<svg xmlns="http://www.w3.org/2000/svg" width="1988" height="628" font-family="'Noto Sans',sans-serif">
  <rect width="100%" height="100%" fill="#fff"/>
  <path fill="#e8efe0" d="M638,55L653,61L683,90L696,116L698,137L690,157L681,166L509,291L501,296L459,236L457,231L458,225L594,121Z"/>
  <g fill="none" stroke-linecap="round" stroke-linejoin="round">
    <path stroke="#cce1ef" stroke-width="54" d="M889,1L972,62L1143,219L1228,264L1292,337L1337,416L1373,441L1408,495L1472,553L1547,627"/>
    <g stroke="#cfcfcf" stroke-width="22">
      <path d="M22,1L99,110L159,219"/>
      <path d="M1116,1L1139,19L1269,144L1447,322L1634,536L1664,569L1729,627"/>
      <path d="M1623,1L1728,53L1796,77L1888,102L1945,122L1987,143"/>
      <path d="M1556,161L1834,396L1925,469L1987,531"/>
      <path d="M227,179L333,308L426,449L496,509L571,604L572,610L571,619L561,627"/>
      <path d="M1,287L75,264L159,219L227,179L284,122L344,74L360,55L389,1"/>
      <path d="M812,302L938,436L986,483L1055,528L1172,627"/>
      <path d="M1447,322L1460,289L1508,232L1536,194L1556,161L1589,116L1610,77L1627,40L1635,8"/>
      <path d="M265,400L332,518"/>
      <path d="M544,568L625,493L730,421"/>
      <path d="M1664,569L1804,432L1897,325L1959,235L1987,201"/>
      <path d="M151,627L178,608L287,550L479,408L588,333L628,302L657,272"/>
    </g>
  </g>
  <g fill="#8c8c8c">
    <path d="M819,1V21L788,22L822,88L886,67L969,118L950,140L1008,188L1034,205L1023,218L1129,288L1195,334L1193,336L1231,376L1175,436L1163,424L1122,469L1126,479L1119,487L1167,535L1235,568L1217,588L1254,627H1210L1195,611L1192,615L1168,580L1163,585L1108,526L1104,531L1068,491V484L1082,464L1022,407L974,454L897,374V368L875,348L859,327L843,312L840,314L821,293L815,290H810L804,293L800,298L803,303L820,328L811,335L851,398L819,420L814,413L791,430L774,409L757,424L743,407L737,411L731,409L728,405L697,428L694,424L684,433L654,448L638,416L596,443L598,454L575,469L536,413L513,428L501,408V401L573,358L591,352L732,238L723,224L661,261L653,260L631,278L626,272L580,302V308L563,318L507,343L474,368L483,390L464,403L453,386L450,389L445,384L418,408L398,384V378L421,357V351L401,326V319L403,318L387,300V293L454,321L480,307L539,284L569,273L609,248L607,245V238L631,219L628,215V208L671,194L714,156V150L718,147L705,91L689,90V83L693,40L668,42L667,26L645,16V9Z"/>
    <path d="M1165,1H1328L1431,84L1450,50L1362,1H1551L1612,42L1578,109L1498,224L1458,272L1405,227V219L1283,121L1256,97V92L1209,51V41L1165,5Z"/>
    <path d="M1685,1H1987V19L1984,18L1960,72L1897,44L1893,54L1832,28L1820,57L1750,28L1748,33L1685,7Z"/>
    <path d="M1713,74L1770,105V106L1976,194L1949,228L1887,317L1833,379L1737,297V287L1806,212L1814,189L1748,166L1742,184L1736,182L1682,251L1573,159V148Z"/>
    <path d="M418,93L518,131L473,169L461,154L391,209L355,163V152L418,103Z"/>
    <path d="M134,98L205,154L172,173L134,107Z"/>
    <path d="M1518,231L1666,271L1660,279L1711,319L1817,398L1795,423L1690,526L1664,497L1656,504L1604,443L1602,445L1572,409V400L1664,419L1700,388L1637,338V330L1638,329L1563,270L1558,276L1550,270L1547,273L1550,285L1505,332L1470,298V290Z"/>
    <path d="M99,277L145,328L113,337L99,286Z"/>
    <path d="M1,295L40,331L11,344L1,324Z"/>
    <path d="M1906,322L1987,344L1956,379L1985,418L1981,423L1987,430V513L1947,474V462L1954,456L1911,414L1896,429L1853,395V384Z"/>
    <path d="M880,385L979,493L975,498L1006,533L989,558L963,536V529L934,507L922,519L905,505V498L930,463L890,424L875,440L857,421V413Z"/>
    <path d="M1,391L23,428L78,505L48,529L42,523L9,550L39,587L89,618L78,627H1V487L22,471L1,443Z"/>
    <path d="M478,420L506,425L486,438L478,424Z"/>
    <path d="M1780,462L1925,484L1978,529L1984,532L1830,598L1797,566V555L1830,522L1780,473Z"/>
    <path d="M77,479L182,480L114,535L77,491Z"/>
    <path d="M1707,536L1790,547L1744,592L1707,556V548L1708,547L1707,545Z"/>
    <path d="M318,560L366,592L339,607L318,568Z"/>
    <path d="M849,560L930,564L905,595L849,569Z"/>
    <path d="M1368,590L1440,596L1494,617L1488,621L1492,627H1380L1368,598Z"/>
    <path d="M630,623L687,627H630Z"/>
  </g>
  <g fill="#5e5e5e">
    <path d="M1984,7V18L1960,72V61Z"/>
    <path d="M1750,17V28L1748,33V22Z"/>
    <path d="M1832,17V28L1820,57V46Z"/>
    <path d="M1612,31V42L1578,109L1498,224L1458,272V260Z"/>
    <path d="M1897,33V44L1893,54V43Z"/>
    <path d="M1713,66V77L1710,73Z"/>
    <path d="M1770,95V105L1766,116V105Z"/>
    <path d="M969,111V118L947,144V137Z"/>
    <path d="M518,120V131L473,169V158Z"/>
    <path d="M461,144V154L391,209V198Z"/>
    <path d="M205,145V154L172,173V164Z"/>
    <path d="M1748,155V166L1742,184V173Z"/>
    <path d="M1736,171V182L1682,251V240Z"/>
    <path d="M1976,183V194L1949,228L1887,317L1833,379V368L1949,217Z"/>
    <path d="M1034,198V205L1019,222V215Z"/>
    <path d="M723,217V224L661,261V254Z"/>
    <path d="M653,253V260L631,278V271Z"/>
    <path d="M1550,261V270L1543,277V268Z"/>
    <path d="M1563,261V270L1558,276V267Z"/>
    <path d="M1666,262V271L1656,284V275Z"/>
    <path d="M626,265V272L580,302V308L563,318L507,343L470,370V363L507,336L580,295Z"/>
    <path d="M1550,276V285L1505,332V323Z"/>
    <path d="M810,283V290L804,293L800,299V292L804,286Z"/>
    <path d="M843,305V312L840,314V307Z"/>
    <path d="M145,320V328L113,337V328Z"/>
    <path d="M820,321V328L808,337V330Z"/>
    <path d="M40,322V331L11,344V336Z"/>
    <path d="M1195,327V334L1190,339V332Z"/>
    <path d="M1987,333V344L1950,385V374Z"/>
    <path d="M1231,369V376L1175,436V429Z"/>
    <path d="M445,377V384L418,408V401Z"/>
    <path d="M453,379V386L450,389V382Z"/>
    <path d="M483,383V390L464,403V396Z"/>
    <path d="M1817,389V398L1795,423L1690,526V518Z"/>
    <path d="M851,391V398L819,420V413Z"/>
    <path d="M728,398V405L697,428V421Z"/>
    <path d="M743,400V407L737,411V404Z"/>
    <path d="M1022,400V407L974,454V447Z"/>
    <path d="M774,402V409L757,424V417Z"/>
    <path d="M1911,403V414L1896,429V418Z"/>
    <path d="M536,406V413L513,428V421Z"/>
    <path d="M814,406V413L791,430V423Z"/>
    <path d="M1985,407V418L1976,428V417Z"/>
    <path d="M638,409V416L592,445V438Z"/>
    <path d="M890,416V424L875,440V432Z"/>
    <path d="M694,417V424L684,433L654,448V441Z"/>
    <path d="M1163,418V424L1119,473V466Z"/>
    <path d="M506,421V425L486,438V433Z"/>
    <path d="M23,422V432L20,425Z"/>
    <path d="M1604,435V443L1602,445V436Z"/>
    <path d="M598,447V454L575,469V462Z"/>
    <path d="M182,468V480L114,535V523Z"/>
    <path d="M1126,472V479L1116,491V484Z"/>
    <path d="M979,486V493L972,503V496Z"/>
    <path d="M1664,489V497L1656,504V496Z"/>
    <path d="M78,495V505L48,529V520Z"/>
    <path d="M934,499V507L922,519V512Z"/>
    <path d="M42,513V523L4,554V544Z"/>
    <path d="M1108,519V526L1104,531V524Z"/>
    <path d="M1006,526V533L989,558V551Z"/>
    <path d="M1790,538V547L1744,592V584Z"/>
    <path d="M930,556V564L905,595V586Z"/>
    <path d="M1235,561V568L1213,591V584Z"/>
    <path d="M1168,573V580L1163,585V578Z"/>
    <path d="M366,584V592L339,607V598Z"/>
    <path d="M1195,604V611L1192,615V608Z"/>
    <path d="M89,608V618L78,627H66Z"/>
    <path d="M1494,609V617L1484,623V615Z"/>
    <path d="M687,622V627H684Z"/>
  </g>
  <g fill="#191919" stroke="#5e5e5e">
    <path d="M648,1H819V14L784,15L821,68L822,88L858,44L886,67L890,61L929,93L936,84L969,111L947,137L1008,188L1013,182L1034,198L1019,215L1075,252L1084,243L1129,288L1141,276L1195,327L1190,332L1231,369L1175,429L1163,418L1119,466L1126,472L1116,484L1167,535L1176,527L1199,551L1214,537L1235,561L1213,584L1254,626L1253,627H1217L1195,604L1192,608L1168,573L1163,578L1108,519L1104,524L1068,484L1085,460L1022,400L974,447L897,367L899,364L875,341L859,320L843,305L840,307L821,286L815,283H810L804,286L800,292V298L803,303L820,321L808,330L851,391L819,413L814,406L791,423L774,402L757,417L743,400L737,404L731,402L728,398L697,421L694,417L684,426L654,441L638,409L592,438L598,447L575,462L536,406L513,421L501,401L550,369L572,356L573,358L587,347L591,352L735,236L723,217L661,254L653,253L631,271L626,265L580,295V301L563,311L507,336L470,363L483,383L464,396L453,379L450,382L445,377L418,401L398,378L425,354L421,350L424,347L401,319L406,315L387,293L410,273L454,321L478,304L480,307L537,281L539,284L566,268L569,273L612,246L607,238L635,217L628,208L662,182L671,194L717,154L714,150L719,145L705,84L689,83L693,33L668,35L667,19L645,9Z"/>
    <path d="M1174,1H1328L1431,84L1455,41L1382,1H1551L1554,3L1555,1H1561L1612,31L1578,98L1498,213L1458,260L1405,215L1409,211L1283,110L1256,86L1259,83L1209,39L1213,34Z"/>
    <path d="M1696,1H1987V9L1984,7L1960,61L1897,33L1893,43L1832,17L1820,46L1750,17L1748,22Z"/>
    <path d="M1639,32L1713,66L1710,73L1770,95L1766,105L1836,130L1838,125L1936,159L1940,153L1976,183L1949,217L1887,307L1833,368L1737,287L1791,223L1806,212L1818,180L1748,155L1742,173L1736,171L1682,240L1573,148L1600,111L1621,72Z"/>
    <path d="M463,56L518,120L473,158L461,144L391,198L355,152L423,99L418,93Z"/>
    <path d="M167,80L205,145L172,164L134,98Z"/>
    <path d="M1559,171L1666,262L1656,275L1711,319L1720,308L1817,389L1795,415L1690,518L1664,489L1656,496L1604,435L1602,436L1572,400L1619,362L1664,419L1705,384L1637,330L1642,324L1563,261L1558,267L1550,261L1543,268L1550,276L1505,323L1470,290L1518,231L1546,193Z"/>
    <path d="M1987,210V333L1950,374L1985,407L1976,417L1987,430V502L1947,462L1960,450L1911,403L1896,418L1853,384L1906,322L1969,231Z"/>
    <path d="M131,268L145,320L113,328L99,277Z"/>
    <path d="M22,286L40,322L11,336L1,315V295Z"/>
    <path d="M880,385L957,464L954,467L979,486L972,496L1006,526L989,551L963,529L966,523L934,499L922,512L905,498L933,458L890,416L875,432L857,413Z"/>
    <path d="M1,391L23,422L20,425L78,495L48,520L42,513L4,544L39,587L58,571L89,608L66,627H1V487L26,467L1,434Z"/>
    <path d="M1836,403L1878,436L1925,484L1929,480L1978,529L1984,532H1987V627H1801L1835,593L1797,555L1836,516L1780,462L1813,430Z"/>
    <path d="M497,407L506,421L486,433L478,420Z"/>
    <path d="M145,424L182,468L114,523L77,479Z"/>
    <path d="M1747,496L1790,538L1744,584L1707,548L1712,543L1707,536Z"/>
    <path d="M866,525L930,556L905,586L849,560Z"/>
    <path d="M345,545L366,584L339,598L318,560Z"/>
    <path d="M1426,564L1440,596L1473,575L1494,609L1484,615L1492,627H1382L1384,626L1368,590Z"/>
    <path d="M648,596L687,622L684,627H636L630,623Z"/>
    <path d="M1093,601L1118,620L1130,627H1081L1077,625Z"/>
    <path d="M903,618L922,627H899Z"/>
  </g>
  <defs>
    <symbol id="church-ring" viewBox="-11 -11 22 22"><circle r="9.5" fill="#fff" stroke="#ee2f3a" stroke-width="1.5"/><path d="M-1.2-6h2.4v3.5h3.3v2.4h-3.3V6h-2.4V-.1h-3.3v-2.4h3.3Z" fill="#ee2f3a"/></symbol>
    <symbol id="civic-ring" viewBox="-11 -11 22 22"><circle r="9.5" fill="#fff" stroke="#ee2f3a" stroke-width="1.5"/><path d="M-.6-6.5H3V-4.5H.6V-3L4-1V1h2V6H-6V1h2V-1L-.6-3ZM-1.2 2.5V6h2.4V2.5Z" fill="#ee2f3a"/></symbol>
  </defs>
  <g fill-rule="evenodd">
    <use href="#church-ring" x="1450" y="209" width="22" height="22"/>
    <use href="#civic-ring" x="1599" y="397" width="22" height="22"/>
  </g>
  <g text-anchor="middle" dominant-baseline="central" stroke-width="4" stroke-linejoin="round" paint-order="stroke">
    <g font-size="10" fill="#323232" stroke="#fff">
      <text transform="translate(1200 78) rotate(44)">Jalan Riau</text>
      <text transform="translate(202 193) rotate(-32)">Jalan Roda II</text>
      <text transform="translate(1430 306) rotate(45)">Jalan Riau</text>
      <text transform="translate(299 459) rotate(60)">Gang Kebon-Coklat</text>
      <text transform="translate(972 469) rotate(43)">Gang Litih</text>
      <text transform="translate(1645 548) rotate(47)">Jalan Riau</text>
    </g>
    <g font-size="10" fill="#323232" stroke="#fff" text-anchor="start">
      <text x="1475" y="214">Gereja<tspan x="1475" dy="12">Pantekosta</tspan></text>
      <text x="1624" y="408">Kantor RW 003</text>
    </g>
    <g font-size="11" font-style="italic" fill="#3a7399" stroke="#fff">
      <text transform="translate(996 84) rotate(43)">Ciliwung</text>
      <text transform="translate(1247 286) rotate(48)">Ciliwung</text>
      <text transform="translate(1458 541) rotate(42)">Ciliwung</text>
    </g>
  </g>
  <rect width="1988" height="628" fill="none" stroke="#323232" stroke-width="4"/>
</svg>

= = = =

» What to do: Lines holding the string "linejoin" must be copied out of the entries above.

» Problem solution:
  <g fill="none" stroke-linecap="round" stroke-linejoin="round">
  <g text-anchor="middle" dominant-baseline="central" stroke-width="4" stroke-linejoin="round" paint-order="stroke">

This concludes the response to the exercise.